Censura en 3D

LA HABANA, Cuba, octubre, www.cubanet.org -Aun cuando en el país no se han legalizado los cines caseros en 3D, ya el Ministerio de Cultura les lanzó un ultimátum a sus propietarios para que los contenidos exhibidos en dichas salas estén acordes a la “política cultural del país”.

La caja de pandora la abrió este domingo 27 de octubre el periódico Juventud Rebelde en su reportaje ¿La vida en 3D?, donde se refleja el aumento de estas salas en provincias como La Habana, Artemisa y Mayabeque, a pesar de que aún no existe una licencia que autorice esta modalidad por cuenta propia.

Según el sitio digital Cubadebate el viceministro de cultura Fernando Rojas declaró: “Lo que sí llama la atención es que, como regla, posee un pésimo gusto una parte considerable de las personas que cuentan con bastantes recursos financieros y por ende, con los medios para las exhibiciones en 3D —con las cuales ganan más dinero—, a pesar de que no existe la figura legal que los ampare para poderlo hacer”.

El Ministerio de Cultura dicta el gusto

El viceministro declaró, además, que el Ministerio de Cultura está trabajando en esas regulaciones, porque tiene el convencimiento de que cuando realicen ese ejercicio, saldrá a la luz que en esas decenas de espacios que hay en el país —mayoritariamente en la capital— se promueve mucha frivolidad, mediocridad, seudocultura y banalidad, lo que se contrapone a una política que exige que lo que prime en el consumo cultural de los cubanos sea únicamente la calidad.

Hay quienes consideran que las palabras del funcionario no solamente buscan censurar el contenido emitido por esos cines, sino que son declaraciones públicas ofensivas contra los que poseen dinero. Una línea que no se debiera cruzar, ahora que el trabajo por cuenta propia le abre a ciertos negocios oportunidades de ganancias que antes no existían.

“Es ofensivo que este señor declare que, como regla, quienes tenemos recursos para costearnos la tecnología para un cine 3D, poseamos un pésimo gusto. ¿Qué quieren que les pongamos a los clientes, a Chucha la del comité con sus pujos, o un video clip con cantantes cubanos imitando a los 46, pero cantándole a los Comités de Defensa de la Revolución (CDR)? Si a eso es a lo que él le llama calidad vamos a tener que cerrar por falta de clientes”, opina un dueño de una sala de cine 3D, quien exige anonimato para no “marcarse”, “pues no sólo se nos ha declarado ilegales públicamente, sino que ya estamos en la mira oficial”.

Para Sandra, una joven de 28 años asidua a los cines 3D, nada de lo que ha visto en esas salas hasta el momento le ha parecido frívolo, mediocre, banal, u ofensivo.

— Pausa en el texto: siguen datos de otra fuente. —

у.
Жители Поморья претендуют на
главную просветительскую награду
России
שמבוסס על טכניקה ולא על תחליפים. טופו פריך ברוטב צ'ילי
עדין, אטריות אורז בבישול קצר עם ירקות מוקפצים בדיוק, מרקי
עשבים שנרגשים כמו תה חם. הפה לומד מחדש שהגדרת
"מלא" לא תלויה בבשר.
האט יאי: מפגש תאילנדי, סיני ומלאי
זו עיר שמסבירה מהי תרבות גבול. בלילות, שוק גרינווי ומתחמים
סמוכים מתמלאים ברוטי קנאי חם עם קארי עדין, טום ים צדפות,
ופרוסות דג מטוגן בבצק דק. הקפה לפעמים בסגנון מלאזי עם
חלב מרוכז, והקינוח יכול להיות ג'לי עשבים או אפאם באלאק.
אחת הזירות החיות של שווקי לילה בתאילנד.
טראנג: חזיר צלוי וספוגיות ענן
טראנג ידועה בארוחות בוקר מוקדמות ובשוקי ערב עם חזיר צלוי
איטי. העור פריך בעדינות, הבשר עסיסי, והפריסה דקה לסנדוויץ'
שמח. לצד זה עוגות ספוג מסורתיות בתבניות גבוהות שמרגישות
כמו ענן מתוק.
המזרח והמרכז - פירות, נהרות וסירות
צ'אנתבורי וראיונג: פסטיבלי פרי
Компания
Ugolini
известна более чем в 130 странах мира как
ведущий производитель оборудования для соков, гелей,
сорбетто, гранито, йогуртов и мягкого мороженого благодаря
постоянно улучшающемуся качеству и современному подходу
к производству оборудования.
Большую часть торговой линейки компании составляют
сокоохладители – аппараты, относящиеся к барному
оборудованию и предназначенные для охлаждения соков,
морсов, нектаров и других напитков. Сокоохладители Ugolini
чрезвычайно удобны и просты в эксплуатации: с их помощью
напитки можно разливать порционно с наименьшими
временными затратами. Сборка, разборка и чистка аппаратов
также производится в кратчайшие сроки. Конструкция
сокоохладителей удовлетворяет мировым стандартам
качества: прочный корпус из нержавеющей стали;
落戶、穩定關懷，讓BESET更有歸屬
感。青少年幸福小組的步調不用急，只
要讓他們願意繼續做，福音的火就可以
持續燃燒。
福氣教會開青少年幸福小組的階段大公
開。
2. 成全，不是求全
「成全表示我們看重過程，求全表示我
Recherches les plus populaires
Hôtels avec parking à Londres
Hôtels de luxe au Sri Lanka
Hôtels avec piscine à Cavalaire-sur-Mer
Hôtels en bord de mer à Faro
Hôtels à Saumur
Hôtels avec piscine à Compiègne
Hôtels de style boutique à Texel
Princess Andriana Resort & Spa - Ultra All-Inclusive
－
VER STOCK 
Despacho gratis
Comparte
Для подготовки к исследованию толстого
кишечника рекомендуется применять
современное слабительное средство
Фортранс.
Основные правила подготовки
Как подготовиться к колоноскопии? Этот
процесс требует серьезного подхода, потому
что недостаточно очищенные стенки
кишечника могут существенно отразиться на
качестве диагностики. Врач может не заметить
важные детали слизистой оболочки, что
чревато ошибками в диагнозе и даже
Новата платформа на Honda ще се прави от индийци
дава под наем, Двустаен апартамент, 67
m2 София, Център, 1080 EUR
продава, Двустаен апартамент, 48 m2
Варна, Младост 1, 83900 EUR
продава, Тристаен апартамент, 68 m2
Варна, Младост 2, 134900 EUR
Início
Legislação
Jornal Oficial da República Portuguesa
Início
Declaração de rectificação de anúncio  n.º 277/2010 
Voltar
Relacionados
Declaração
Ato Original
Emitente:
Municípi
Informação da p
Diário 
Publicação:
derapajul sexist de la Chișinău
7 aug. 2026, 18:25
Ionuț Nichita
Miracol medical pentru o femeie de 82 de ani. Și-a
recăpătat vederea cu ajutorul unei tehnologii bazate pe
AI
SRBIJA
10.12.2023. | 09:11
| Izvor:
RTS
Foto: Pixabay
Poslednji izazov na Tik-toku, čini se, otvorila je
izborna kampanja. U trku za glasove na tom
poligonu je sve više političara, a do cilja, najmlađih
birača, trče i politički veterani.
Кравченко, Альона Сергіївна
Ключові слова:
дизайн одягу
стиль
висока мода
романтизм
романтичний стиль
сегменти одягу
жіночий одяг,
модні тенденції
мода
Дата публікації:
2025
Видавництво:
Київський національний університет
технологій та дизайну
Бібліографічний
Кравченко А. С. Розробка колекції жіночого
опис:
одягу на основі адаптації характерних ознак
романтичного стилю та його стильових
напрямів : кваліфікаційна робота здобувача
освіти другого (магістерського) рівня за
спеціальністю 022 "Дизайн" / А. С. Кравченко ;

“Voy a cada rato con mi hijo de 7 años al cine 3D, principalmente al que está en Cortina entre Carmen y Patrocinio, en la Víbora. El ambiente es sano y acogedor. Las películas, muy buenas. Mi hijo ha visto allí Madagascar dos veces, y ya quiere que lo lleve otra vez”.

Censura sin límites

Aunque el viceministro afirma que “No obstante, nuestro interés no es limitar estas ofertas, sino lograr que se promuevan, repito, productos culturales de mayor calidad”, resulta conveniente que defina qué entiende él por “productos culturales de mayor calidad”.

A través de los años los cubanos han aprendido lo que significa la “política del país”, ya sea cultural, deportiva, exterior. Es la mordaza que limita todo a los “fines de la sociedad socialista”.

La censura es un mal que apareció en la historia de Cuba cuando dos de sus dictadores, Gerardo Machado y Fulgencio Batista, se sirvieron de ella. Pero la censura sin límites es un mal endémico en Cuba desde que Fidel Castro la institucionalizara el primero de enero de 1959.